Sekedar LPIK

My photo
Lembaga Pengkajian Ilmu Keislaman (LPIK) Bandung

Monday, February 23, 2009

Agama

Dari Persoalan Agama hingga Tujuh Tafsir
Oleh AHMAD SAHIDIN

Tulisan ini merupakan ulasan sebuah diskusi di sebuah milis yang diikuti beberapa cendekiawan, kalangan akademisi, jurnalis, pekerja buku, mahasiswa, aktivis politik, dan masyarakat umum. Karena materi diskusinya menarik dan ditanggapi oleh orang-orang luar biasa, maka saya tulis ulang dengan bahasa sendiri dan tambahan sedikit dalam ulasannya. Semoga mereka yang terlibat dalam diskusi di milis berkenan (ridha) dengan tulisan ini.

Saat berselancar mencari forum yang bernuansa agama, saya menemukannya. Saya merasa senang bergabung karena milis tersebut telah memberikan “ruang” untuk anggotanya dalam menyampaikan opini atau beradu argumen. Forum yang mencerahkan seperti inilah yang seharusnya dikembangkan lebih lanjut di luar dunia maya, karena akan sangat besar manfaatnya bagi masyarakat.
Setelah saya diterima menjadi anggota milis tersebut, dan karena kebiasan saya yang selalu lempar wacana, saya posting sebuah tulisan tentang agama “yang benar” yang ditulis seorang dosen UIN Bandung di HU.Pikiran Rakyat Bandung, beberapa waktu lalu. Setelah diposting, muncul seorang guru besar dari Islamic Center for Advanted Studies (ICAS) Jakarta dan beberapa penanggap dengan komentar yang cerdas dan kritis.

## Baris Tersimpan
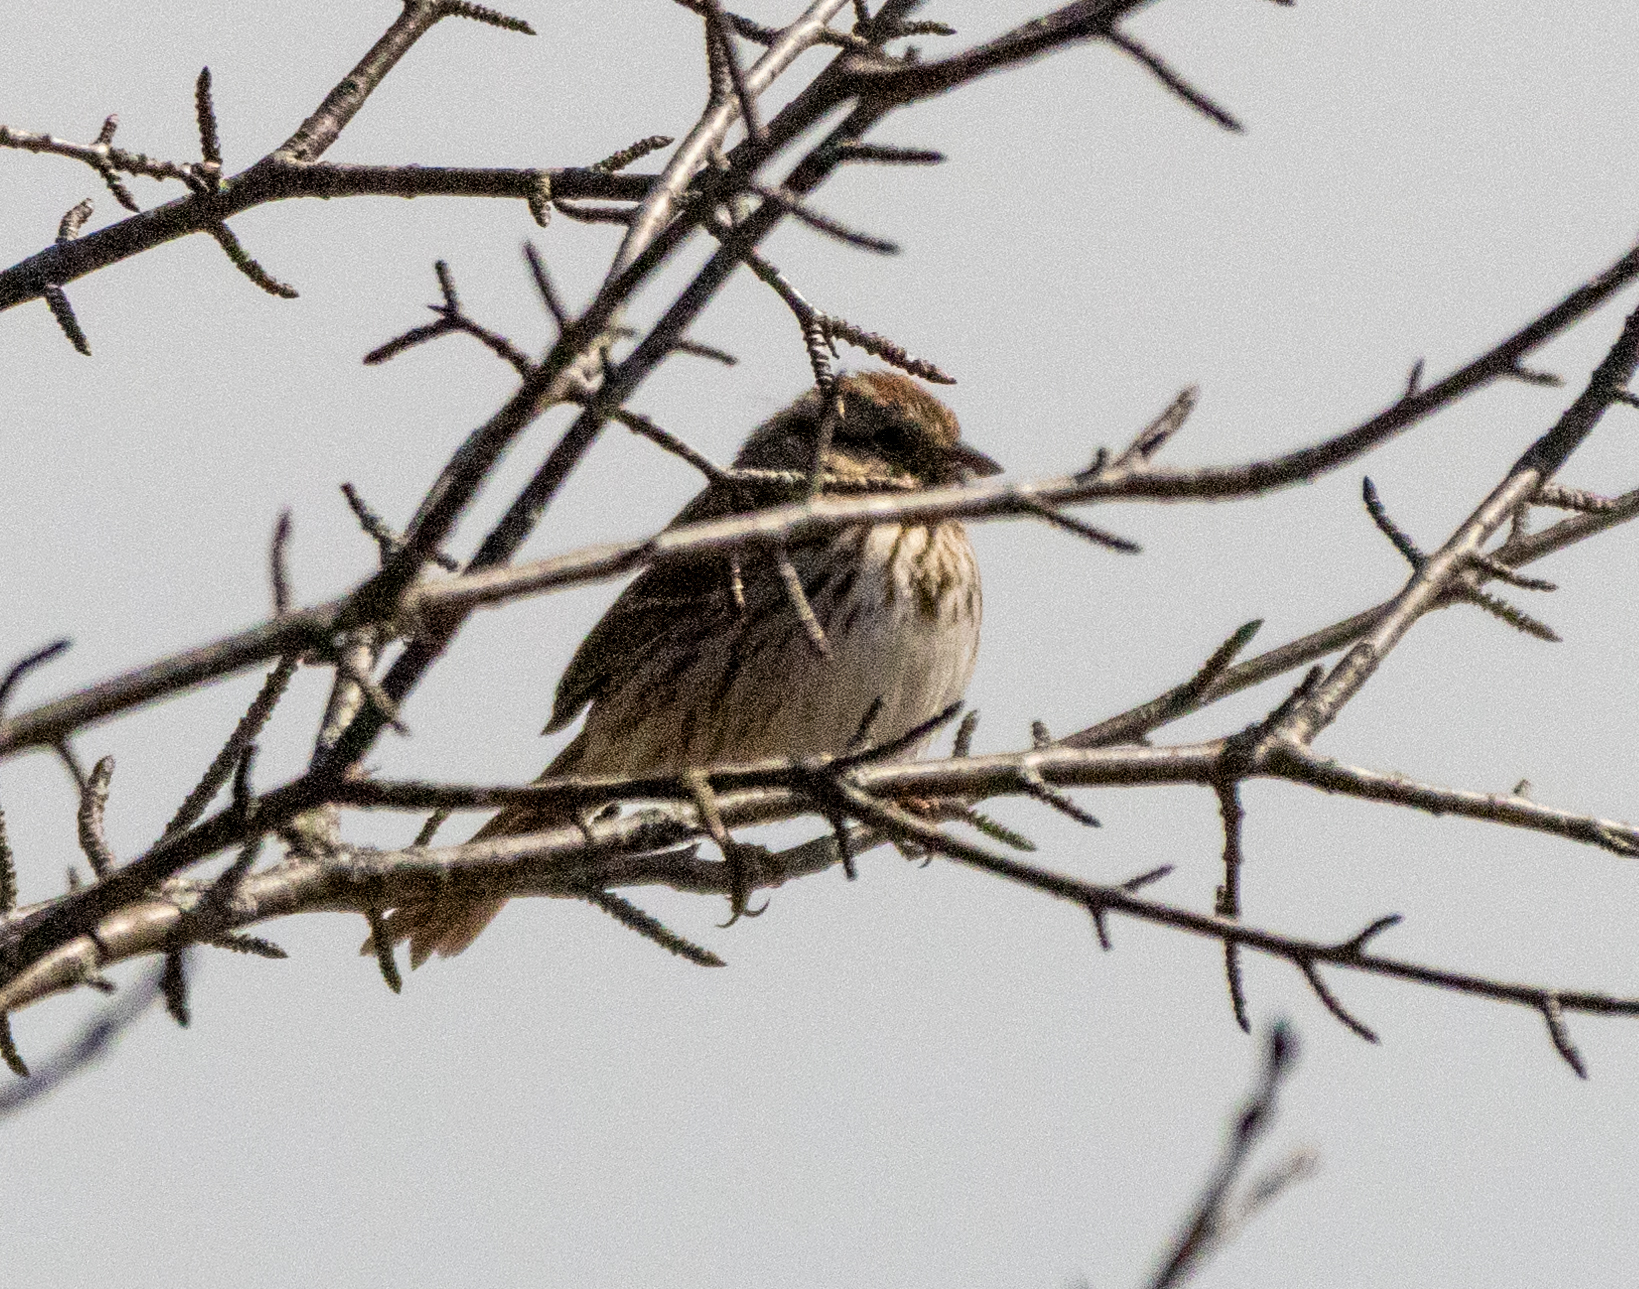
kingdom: Animalia
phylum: Chordata
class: Aves
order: Passeriformes
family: Passerellidae
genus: Melospiza
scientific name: Melospiza melodia
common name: Song sparrow
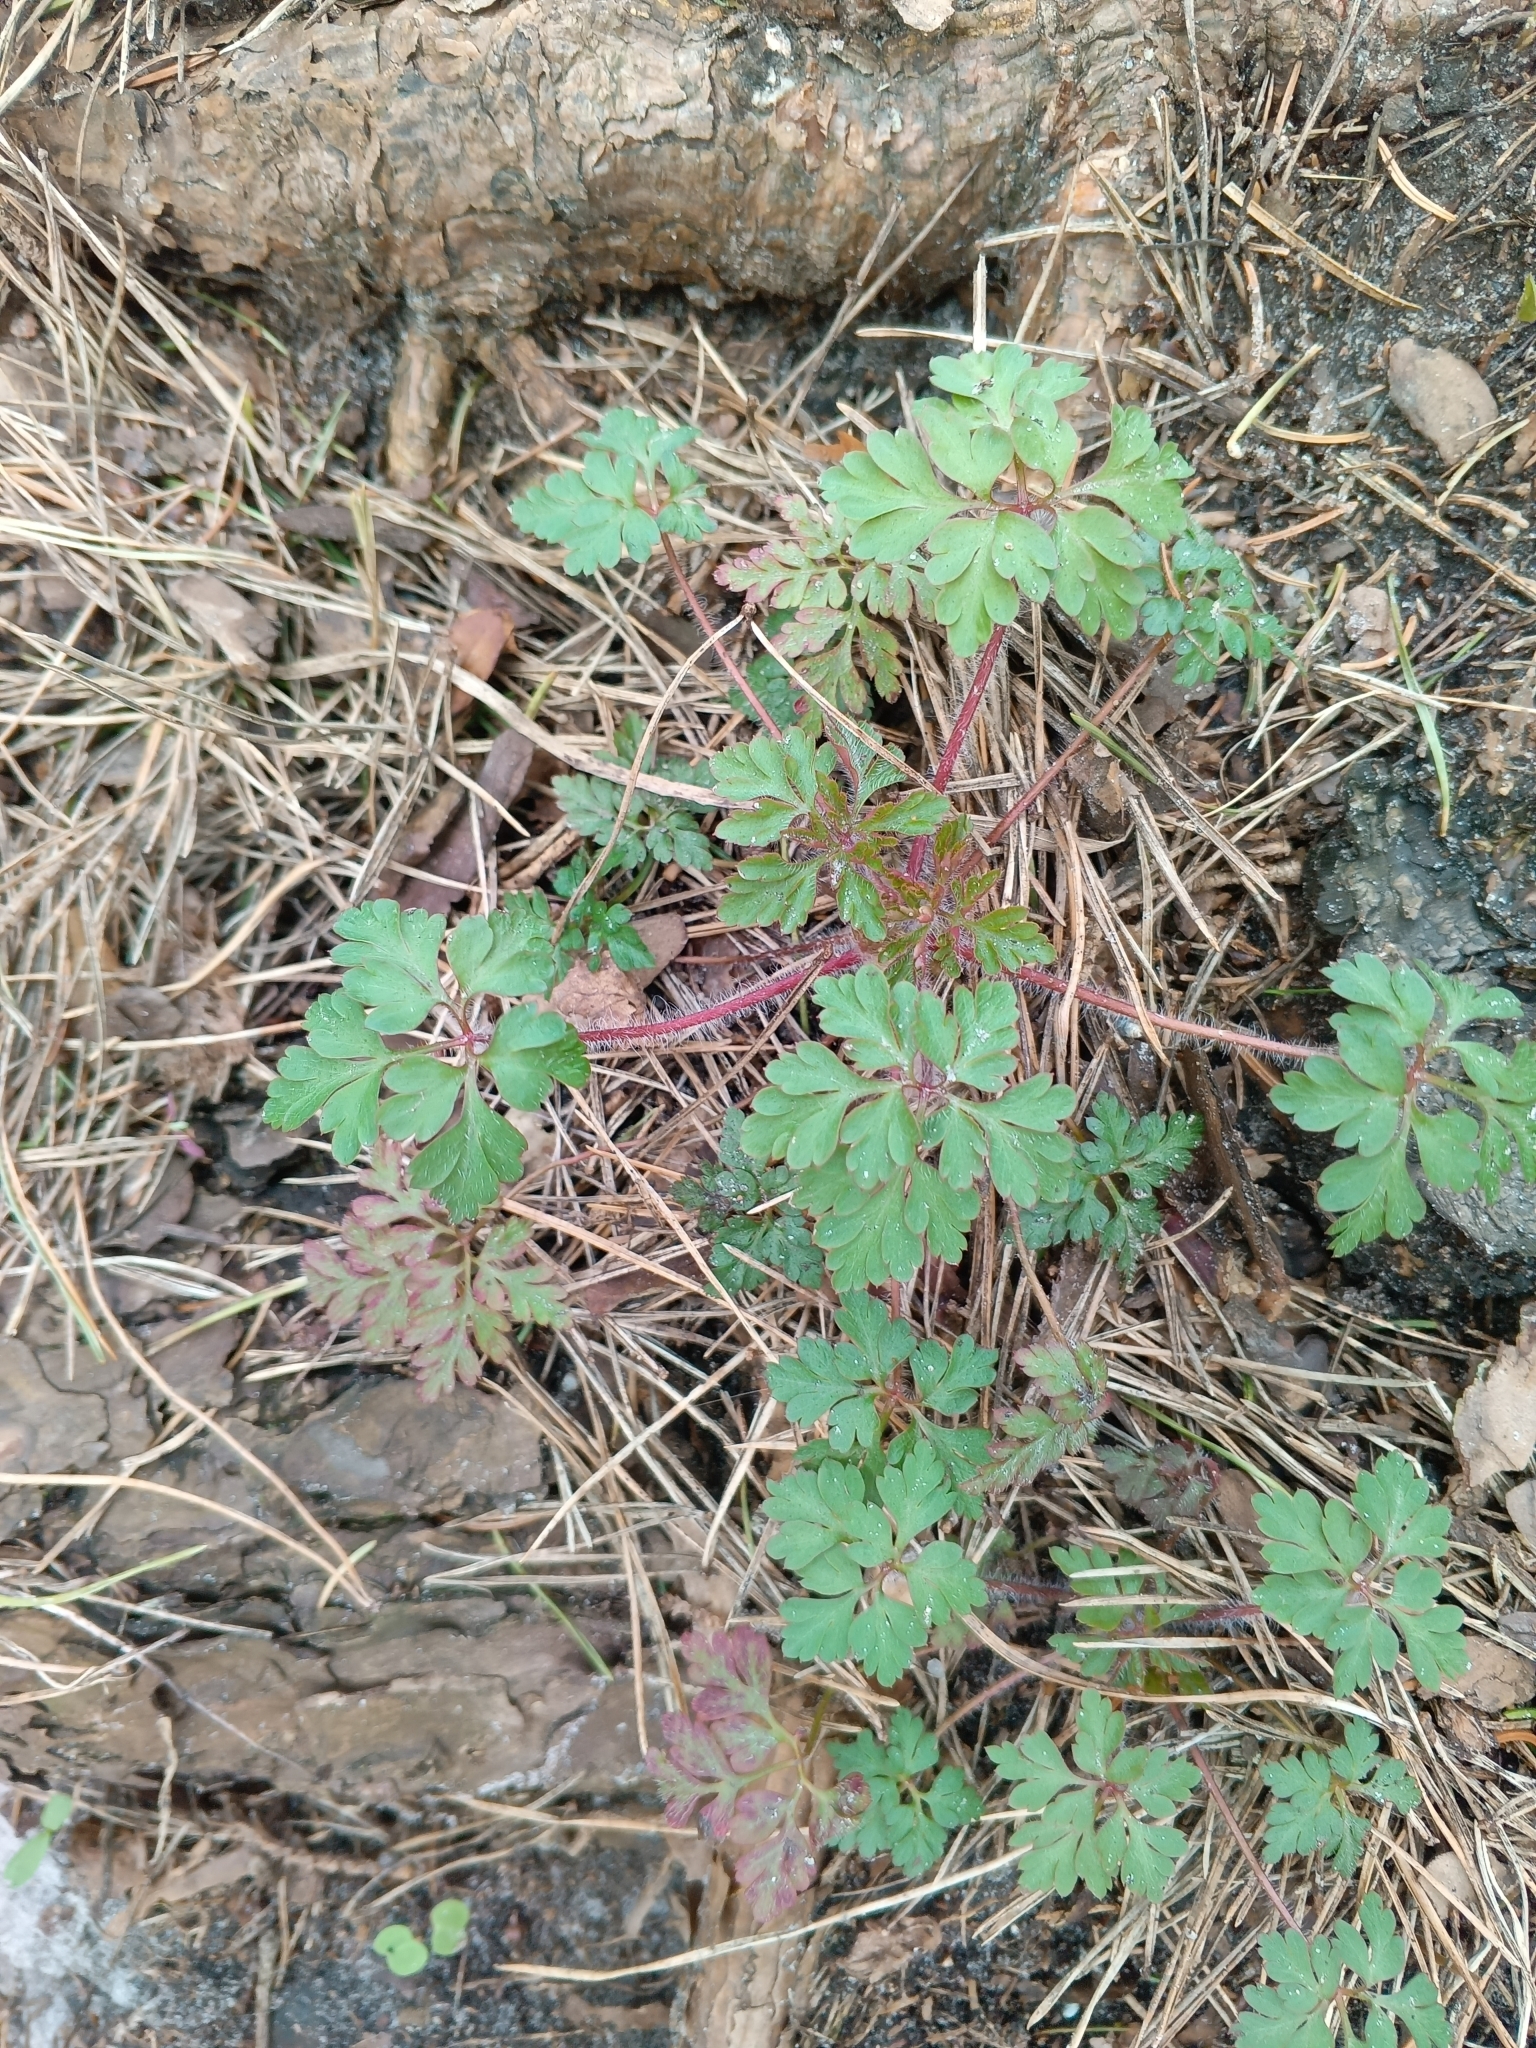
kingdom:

## Yang Diminta
- 1) Sebutkan semua golongan orang yang mengikuti diskusi milis menurut tulisan tentang diskusi agama di milis.
- 2) Tolong lanjutkan tulisan tentang diskusi agama di milis setelah kalimat terakhirnya.
Entri tersebut sama sekali tidak dipakai di sini.

## Hasil Tugas
- 1) cendekiawan, kalangan akademisi, jurnalis, pekerja buku, mahasiswa, aktivis politik, masyarakat umum

- 2)
Diskusi yang awalnya membahas persoalan aliran sempalan yang muncul di Indonesia dan kebenaran agama itu berkembang ke masalah ijtihad yang mendasari lahirnya fatwa-fatwa. Salah seorang doktor filsafat Islam, bersikukuh tidak bisa menerima pendapat seorang jurnalis yang menyebut ijtihad sama dengan critical thingking dan bisa dilakukan siapa saja.

Doktor itu bilang bahwa ijtihad tidak boleh dilakukan sembarang orang, tapi khusus bagi orang-orang yang memiliki kafasitas keilmuan agama yang di atas rata-rata. Karena ijtihad, yang dalam hal ini mengeluarkan fatwa atas suatu persoalan, sudah masuk wilayah profesionalitas hukum Islam (fiqh) sehingga dibutuhkan syarat-syarat untuk dapat berijtihad. Di antaranya adalah: menguasai bahasa Arab yang baik, menguasai Al-Quran dan ilmu-ilmu yang berkaitan dengan Al-Quran, menguasai hadits dan ilmu-ilmu yang berkaitan dengan hadits (sunnah Rasulullah saw), menguasai fatwa-fatwa fiqh ulama sebelumnya (ijma' al-taftisyi), dan lain sebagainya.

Lalu muncul seorang guru besar ilmu budaya dan sastra, yang menilai bahwa syarat ijtihad termasuk hal yang berat; yang sama dengan seseorang yang ingin memperoleh gelar Ph.D. Meskipun memiliki pengetahuan dan wawasan yang luas, keyakinan yang kuat dan niat yang bersih, tapi tetap saja tiap ulama (yang memenuhi syarat) dalam ber-ijtihad hasilnya akan selalu berbeda. Karena dalam ijtihad, seorang ulama atau mereka yang memenuhi syarat, tidak akan lepas dari kepentingan dan tujuan dari ijtihad tersebut. Menafsirkan Al-Quran adalah juga ijtihad, sekaligus jihad. Tetapi bagi yang tidak mampu, disarankan memilih jalan ijtihad ulama dan ulil albab mana yang dirasakan benar dan relevan. Memilih tidak sekadar memilih, tetapi dipenuhi rasa tanggung jawab. Tetapi jika memang sudah siap berijtihad, silakan berijtihad. Tentu ijtihad yang baik disertai tanggung jawab bukan saja kepada diri sendiri, tetapi juga kepada masyarakat. Jika ijtihad di bidang agama, kepada Tuhan yang kita imani harus dipertanggungjawabkannya. Seperti kata pepatah Melayu,`tidak lempar batu sembunyi tangan!`.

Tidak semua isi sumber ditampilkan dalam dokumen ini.